** TASK STATEMENT **
Each line of the material must be repeated precisely, with the pictures left out.

** GIVEN INFORMATION **

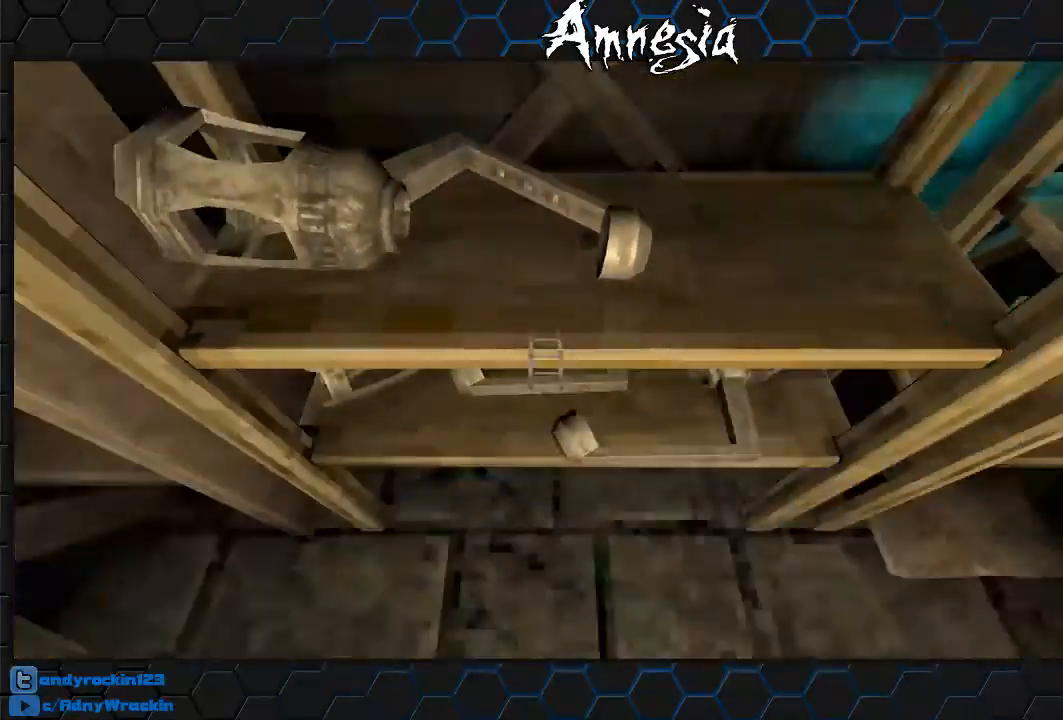
{"keys": [], "mouse": [], "events": [[133, "mouse_wheel_down", "up"], [267, "mouse_wheel_down", "down"], [400, "mouse_wheel_down", "up"]]}
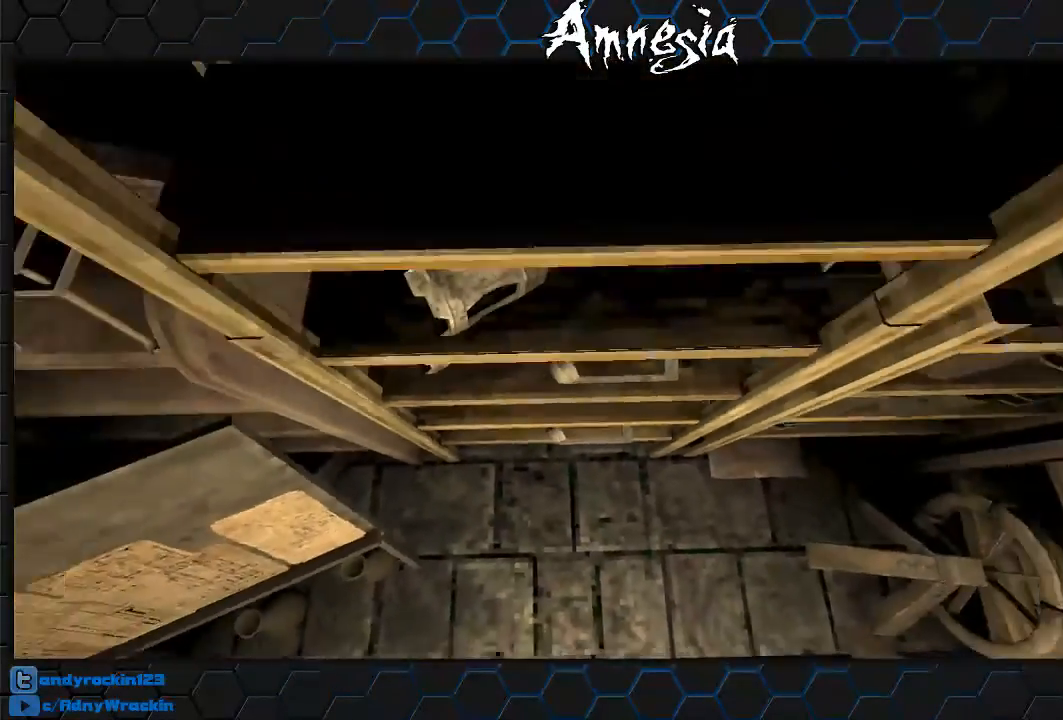
{"keys": [], "mouse": [], "events": [[50, "mouse_wheel_down", "down"], [184, "mouse_wheel_down", "up"]]}
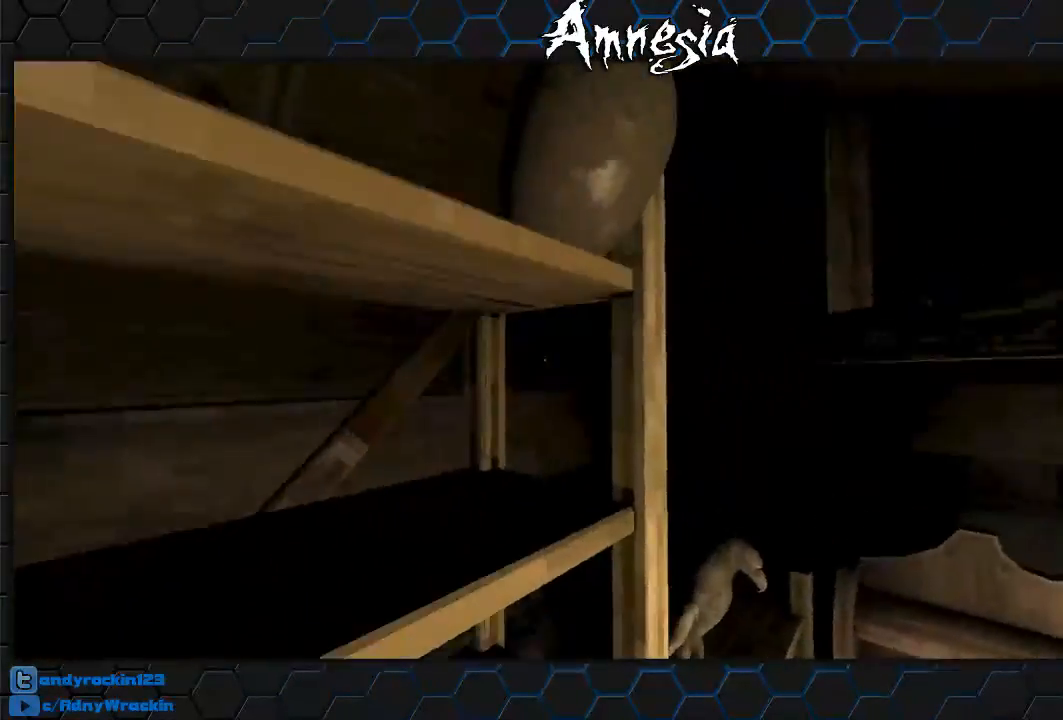
{"keys": ["d", "shift", "w"], "mouse": [], "events": [[200, "w", "down"], [300, "shift", "down"], [350, "d", "down"]]}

** EXERCISE RESPONSE **
{"keys": [], "mouse": [], "events": [[133, "mouse_wheel_down", "up"], [267, "mouse_wheel_down", "down"], [400, "mouse_wheel_down", "up"]]}
{"keys": [], "mouse": [], "events": [[50, "mouse_wheel_down", "down"], [184, "mouse_wheel_down", "up"]]}
{"keys": ["d", "shift", "w"], "mouse": [], "events": [[200, "w", "down"], [300, "shift", "down"], [350, "d", "down"]]}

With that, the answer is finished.